▸ **Task item**: Everything in the records below should be printed exactly, except the pictures.

▸ **Exercise data**:
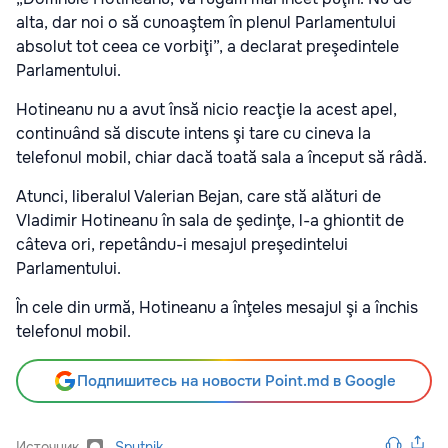
alta, dar noi o să cunoaştem în plenul Parlamentului
absolut tot ceea ce vorbiţi”, a declarat preşedintele
Parlamentului.
Hotineanu nu a avut însă nicio reacţie la acest apel,
continuând să discute intens şi tare cu cineva la
telefonul mobil, chiar dacă toată sala a început să râdă.
Atunci, liberalul Valerian Bejan, care stă alături de
Vladimir Hotineanu în sala de şedinţe, l-a ghiontit de
câteva ori, repetându-i mesajul preşedintelui
Parlamentului.
În cele din urmă, Hotineanu a înţeles mesajul şi a închis
telefonul mobil.
Подпишитесь на новости Point.md в Google
Источник
Sputnik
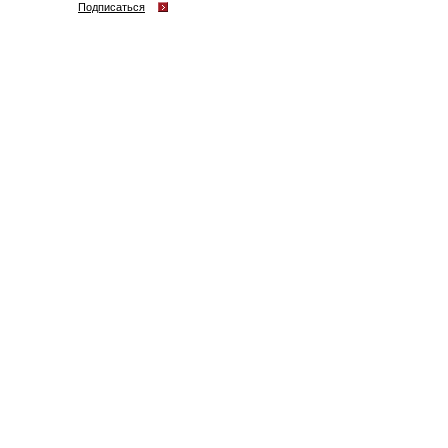
Подписаться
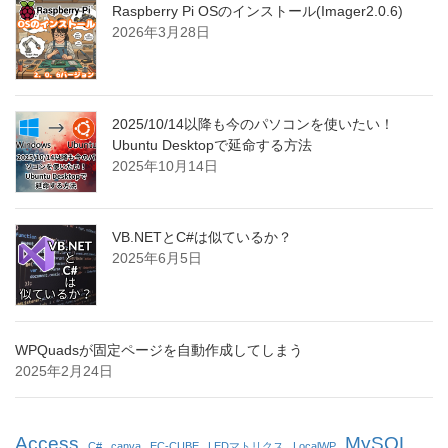
Raspberry Pi OSのインストール(Imager2.0.6)
2026年3月28日
2025/10/14以降も今のパソコンを使いたい！
Ubuntu Desktopで延命する方法
2025年10月14日
VB.NETとC#は似ているか？
2025年6月5日
WPQuadsが固定ページを自動作成してしまう
2025年2月24日
Access
MySQL
C#
canva
EC-CUBE
LEDマトリクス
LocalWP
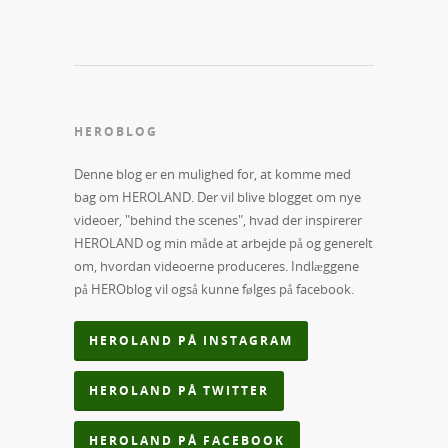
HEROBLOG
Denne blog er en mulighed for, at komme med
bag om HEROLAND. Der vil blive blogget om nye
videoer, "behind the scenes", hvad der inspirerer
HEROLAND og min måde at arbejde på og generelt
om, hvordan videoerne produceres. Indlæggene
på HEROblog vil også kunne følges på facebook.
HEROLAND PÅ INSTAGRAM
HEROLAND PÅ TWITTER
HEROLAND PÅ FACEBOOK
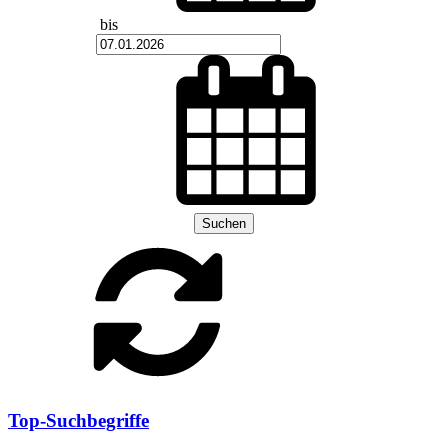
bis
Suchen
Top-Suchbegriffe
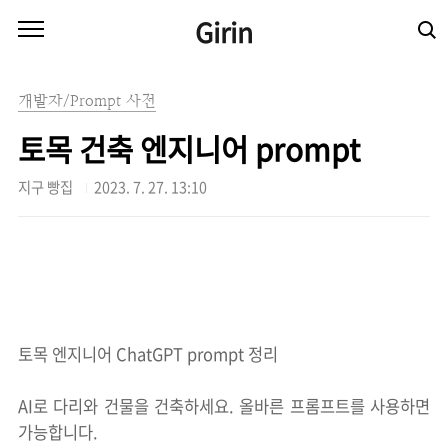
본문 바로가기
Girin
개발자/Prompt 사전
토목 건축 엔지니어 prompt
지구 빵집
2023. 7. 27. 13:10
토목 엔지니어 ChatGPT prompt 정리
AI로 다리와 건물을 건축하세요. 올바른 프롬프트를 사용하면
가능합니다.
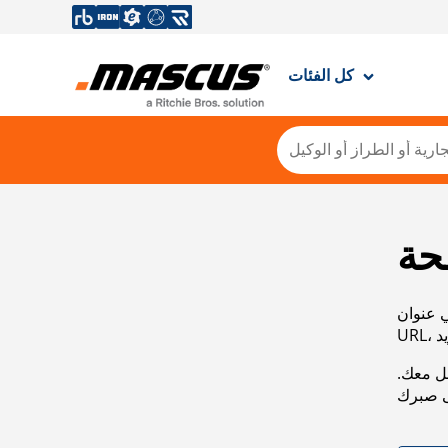
كل الفئات
حة
ي عنوان
صل معك.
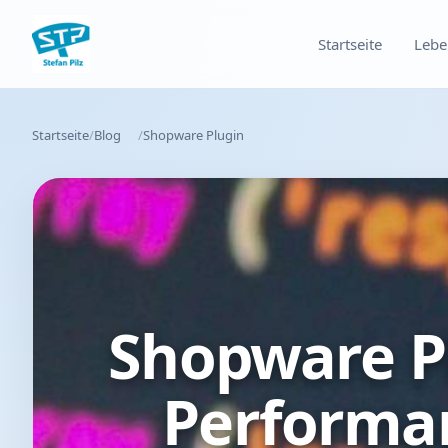
Startseite
Lebe
Startseite
Blog
Shopware Plugin
Shopware Pl
Performa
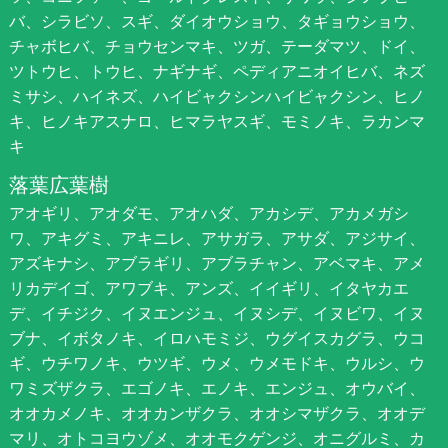
バ、シラビソ、スギ、ダイオウショウ、タギョウショウ、
チャボヒバ、チョウセンマキ、ツガ、テーダマツ、ドイ、
ツトウヒ、トウヒ、ナギナギ、ペディアニオイヒバ、ネズ
ミサシ、ハイネズ、ハイビャクシンハイビャクシン、ヒノ
キ、ヒノキアスナロ、ヒマラヤスギ、モミノキ、ラカンマ
キ
落葉広葉樹
アオギリ、アオダモ、アオハダ、アカシデ、アカメガシ
ワ、アキグミ、アキニレ、アサガラ、アサダ、アジサイ、
アズキナシ、アブラギリ、アブラチャン、アベマキ、アメ
リカデイゴ、アワブキ、アンズ、イイギリ、イタヤカエ
デ、イチジク、イヌエンジュ、イヌシデ、イヌビワ、イヌ
ブナ、イボタノキ、イロハモミジ、ウグイスカグラ、ウコ
ギ、ウチワノキ、ウツギ、ウメ、ウメモドキ、ウルシ、ウ
ワミズザクラ、エゴノキ、エノキ、エンジュ、オウバイ、
オオカメノキ、オオカンザクラ、オオシマザクラ、オオデ
マリ、オトコヨウゾメ、オオモクゲンジ、オニグルミ、カ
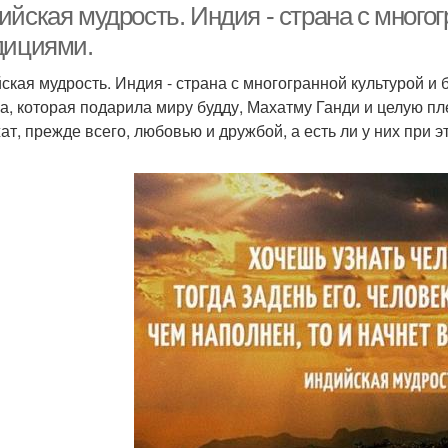
йская мудрость. Индия - страна с многог
дициями.
ская мудрость. Индия - страна с многогранной культурой и
а, которая подарила миру будду, Махатму Ганди и целую п
ат, прежде всего, любовью и дружбой, а есть ли у них при э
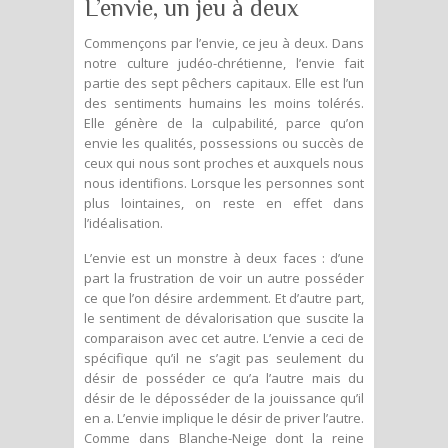
L’envie, un jeu à deux
Commençons par l’envie, ce jeu à deux. Dans
notre culture judéo-chrétienne, l’envie fait
partie des sept pêchers capitaux. Elle est l’un
des sentiments humains les moins tolérés.
Elle génère de la culpabilité, parce qu’on
envie les qualités, possessions ou succès de
ceux qui nous sont proches et auxquels nous
nous identifions. Lorsque les personnes sont
plus lointaines, on reste en effet dans
l’idéalisation.
L’envie est un monstre à deux faces : d’une
part la frustration de voir un autre posséder
ce que l’on désire ardemment. Et d’autre part,
le sentiment de dévalorisation que suscite la
comparaison avec cet autre. L’envie a ceci de
spécifique qu’il ne s’agit pas seulement du
désir de posséder ce qu’a l’autre mais du
désir de le déposséder de la jouissance qu’il
en a. L’envie implique le désir de priver l’autre.
Comme dans Blanche-Neige dont la reine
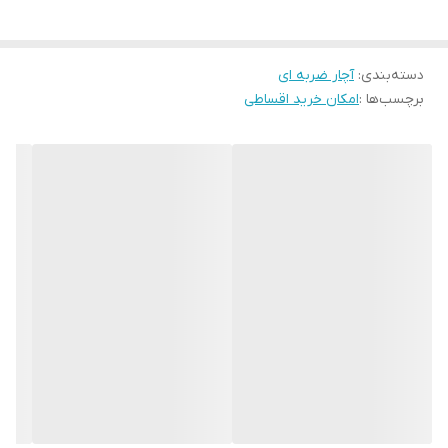
خواهد بود. وزن سبک این بکس بادی در مقایسه با سایر رقبا امکان
استفاده‌ی طولانی مدت بدون خستگی را فراهم کرده است. بکس بادی
دسته‌بندی
:
آچار ضربه ای
HA-3840 با داشتن بدنه‌ی کامپوزیتی توانسته است ضمن حفظ وزن
برچسب‌ها :
امکان خرید اقساطی
سبک بسیار مستحکم باشد و طول عمر بسیار بالایی داشته باشد. گشتاور
1400 نیوتن متری این محصول آن را به یکی از قدرتمندترین بکس‌های
بادی موجود در بازار ایران تبدیل کرده است.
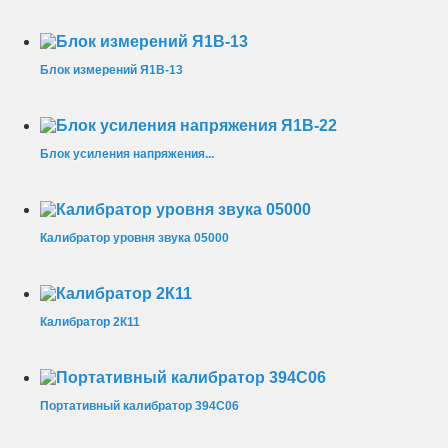
Блок измерений Я1В-13
Блок усиления напряжения...
Калибратор уровня звука 05000
Калибратор 2К11
Портативный калибратор 394С06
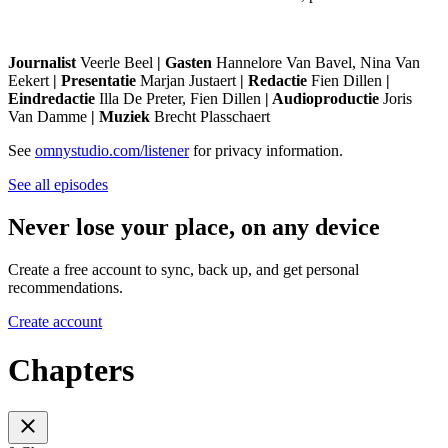
Journalist
Veerle Beel
| Gasten
Hannelore Van Bavel, Nina Van
Eekert
| Presentatie
Marjan Justaert
| Redactie
Fien Dillen
|
Eindredactie
Illa De Preter, Fien Dillen
| Audioproductie
Joris
Van Damme
|
Muziek
Brecht Plasschaert
See
omnystudio.com/listener
for privacy information.
See all episodes
Never lose your place, on any device
Create a free account to sync, back up, and get personal
recommendations.
Create account
Chapters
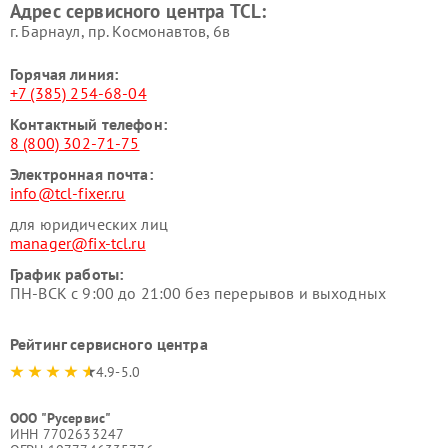
Адрес сервисного центра TCL:
г. Барнаул, ​пр. Космонавтов, 6в
Горячая линия:
+7 (385) 254-68-04
Контактный телефон:
8 (800) 302-71-75
Электронная почта:
info@tcl-fixer.ru
для юридических лиц
manager@fix-tcl.ru
График работы:
ПН-ВСК с 9:00 до 21:00 без перерывов и выходных
Рейтинг сервисного центра
4.9-5.0
ООО "Русервис"
ИНН 7702633247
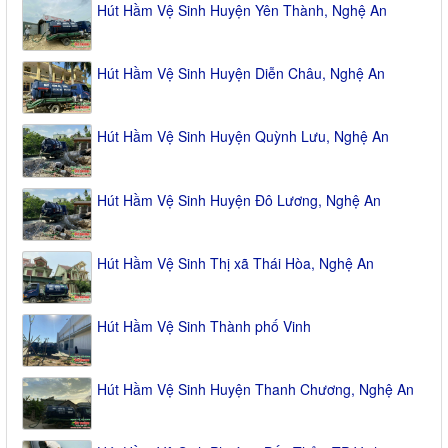
Hút Hầm Vệ Sinh Huyện Yên Thành, Nghệ An
Hút Hầm Vệ Sinh Huyện Diễn Châu, Nghệ An
Hút Hầm Vệ Sinh Huyện Quỳnh Lưu, Nghệ An
Hút Hầm Vệ Sinh Huyện Đô Lương, Nghệ An
Hút Hầm Vệ Sinh Thị xã Thái Hòa, Nghệ An
Hút Hầm Vệ Sinh Thành phố Vinh
Hút Hầm Vệ Sinh Huyện Thanh Chương, Nghệ An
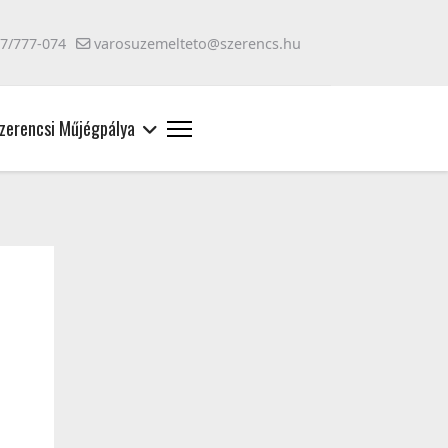
47/777-074
varosuzemelteto@szerencs.hu
zerencsi Műjégpálya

▸ **Task response**:
alta, dar noi o să cunoaştem în plenul Parlamentului
absolut tot ceea ce vorbiţi”, a declarat preşedintele
Parlamentului.
Hotineanu nu a avut însă nicio reacţie la acest apel,
continuând să discute intens şi tare cu cineva la
telefonul mobil, chiar dacă toată sala a început să râdă.
Atunci, liberalul Valerian Bejan, care stă alături de
Vladimir Hotineanu în sala de şedinţe, l-a ghiontit de
câteva ori, repetându-i mesajul preşedintelui
Parlamentului.
În cele din urmă, Hotineanu a înţeles mesajul şi a închis
telefonul mobil.
Подпишитесь на новости Point.md в Google
Источник
Sputnik
Подписаться
Raspberry Pi OSのインストール(Imager2.0.6)
2026年3月28日
2025/10/14以降も今のパソコンを使いたい！
Ubuntu Desktopで延命する方法
2025年10月14日
VB.NETとC#は似ているか？
2025年6月5日
WPQuadsが固定ページを自動作成してしまう
2025年2月24日
Access
MySQL
C#
canva
EC-CUBE
LEDマトリクス
LocalWP
HEROBLOG
Denne blog er en mulighed for, at komme med
bag om HEROLAND. Der vil blive blogget om nye
videoer, "behind the scenes", hvad der inspirerer
HEROLAND og min måde at arbejde på og generelt
om, hvordan videoerne produceres. Indlæggene
på HEROblog vil også kunne følges på facebook.
HEROLAND PÅ INSTAGRAM
HEROLAND PÅ TWITTER
HEROLAND PÅ FACEBOOK
bis
Suchen
Top-Suchbegriffe
본문 바로가기
Girin
개발자/Prompt 사전
토목 건축 엔지니어 prompt
지구 빵집
2023. 7. 27. 13:10
토목 엔지니어 ChatGPT prompt 정리
AI로 다리와 건물을 건축하세요. 올바른 프롬프트를 사용하면
가능합니다.
كل الفئات
حة
ي عنوان
صل معك.
Startseite
Lebe
Startseite
Blog
Shopware Plugin
Shopware Pl
Performa
バ、シラビソ、スギ、ダイオウショウ、タギョウショウ、
チャボヒバ、チョウセンマキ、ツガ、テーダマツ、ドイ、
ツトウヒ、トウヒ、ナギナギ、ペディアニオイヒバ、ネズ
ミサシ、ハイネズ、ハイビャクシンハイビャクシン、ヒノ
キ、ヒノキアスナロ、ヒマラヤスギ、モミノキ、ラカンマ
キ
落葉広葉樹
アオギリ、アオダモ、アオハダ、アカシデ、アカメガシ
ワ、アキグミ、アキニレ、アサガラ、アサダ、アジサイ、
アズキナシ、アブラギリ、アブラチャン、アベマキ、アメ
リカデイゴ、アワブキ、アンズ、イイギリ、イタヤカエ
デ、イチジク、イヌエンジュ、イヌシデ、イヌビワ、イヌ
ブナ、イボタノキ、イロハモミジ、ウグイスカグラ、ウコ
ギ、ウチワノキ、ウツギ、ウメ、ウメモドキ、ウルシ、ウ
ワミズザクラ、エゴノキ、エノキ、エンジュ、オウバイ、
オオカメノキ、オオカンザクラ、オオシマザクラ、オオデ
マリ、オトコヨウゾメ、オオモクゲンジ、オニグルミ、カ
йская мудрость. Индия - страна с многог
дициями.
ская мудрость. Индия - страна с многогранной культурой и
а, которая подарила миру будду, Махатму Ганди и целую п
ат, прежде всего, любовью и дружбой, а есть ли у них при э
L’envie, un jeu à deux
Commençons par l’envie, ce jeu à deux. Dans
notre culture judéo-chrétienne, l’envie fait
partie des sept pêchers capitaux. Elle est l’un
des sentiments humains les moins tolérés.
Elle génère de la culpabilité, parce qu’on
envie les qualités, possessions ou succès de
ceux qui nous sont proches et auxquels nous
nous identifions. Lorsque les personnes sont
plus lointaines, on reste en effet dans
l’idéalisation.
L’envie est un monstre à deux faces : d’une
part la frustration de voir un autre posséder
ce que l’on désire ardemment. Et d’autre part,
le sentiment de dévalorisation que suscite la
comparaison avec cet autre. L’envie a ceci de
spécifique qu’il ne s’agit pas seulement du
désir de posséder ce qu’a l’autre mais du
désir de le déposséder de la jouissance qu’il
en a. L’envie implique le désir de priver l’autre.
Comme dans Blanche-Neige dont la reine
خواهد بود. وزن سبک این بکس بادی در مقایسه با سایر رقبا امکان
استفاده‌ی طولانی مدت بدون خستگی را فراهم کرده است. بکس بادی
دسته‌بندی
:
آچار ضربه ای
HA-3840 با داشتن بدنه‌ی کامپوزیتی توانسته است ضمن حفظ وزن
برچسب‌ها :
امکان خرید اقساطی
سبک بسیار مستحکم باشد و طول عمر بسیار بالایی داشته باشد. گشتاور
1400 نیوتن متری این محصول آن را به یکی از قدرتمندترین بکس‌های
بادی موجود در بازار ایران تبدیل کرده است.
Блок измерений Я1В-13
Блок усиления напряжения...
Калибратор уровня звука 05000
Калибратор 2К11
Портативный калибратор 394С06
Journalist
Veerle Beel
| Gasten
Hannelore Van Bavel, Nina Van
Eekert
| Presentatie
Marjan Justaert
| Redactie
Fien Dillen
|
Eindredactie
Illa De Preter, Fien Dillen
| Audioproductie
Joris
Van Damme
|
Muziek
Brecht Plasschaert
See
omnystudio.com/listener
for privacy information.
See all episodes
Never lose your place, on any device
Create a free account to sync, back up, and get personal
recommendations.
Create account
Chapters
Адрес сервисного центра TCL:
г. Барнаул, ​пр. Космонавтов, 6в
Горячая линия:
+7 (385) 254-68-04
Контактный телефон:
8 (800) 302-71-75
Электронная почта:
info@tcl-fixer.ru
для юридических лиц
manager@fix-tcl.ru
График работы:
ПН-ВСК с 9:00 до 21:00 без перерывов и выходных
Рейтинг сервисного центра
4.9-5.0
ООО "Русервис"
ИНН 7702633247
Hút Hầm Vệ Sinh Huyện Yên Thành, Nghệ An
Hút Hầm Vệ Sinh Huyện Diễn Châu, Nghệ An
Hút Hầm Vệ Sinh Huyện Quỳnh Lưu, Nghệ An
Hút Hầm Vệ Sinh Huyện Đô Lương, Nghệ An
Hút Hầm Vệ Sinh Thị xã Thái Hòa, Nghệ An
Hút Hầm Vệ Sinh Thành phố Vinh
Hút Hầm Vệ Sinh Huyện Thanh Chương, Nghệ An
47/777-074
varosuzemelteto@szerencs.hu
zerencsi Műjégpálya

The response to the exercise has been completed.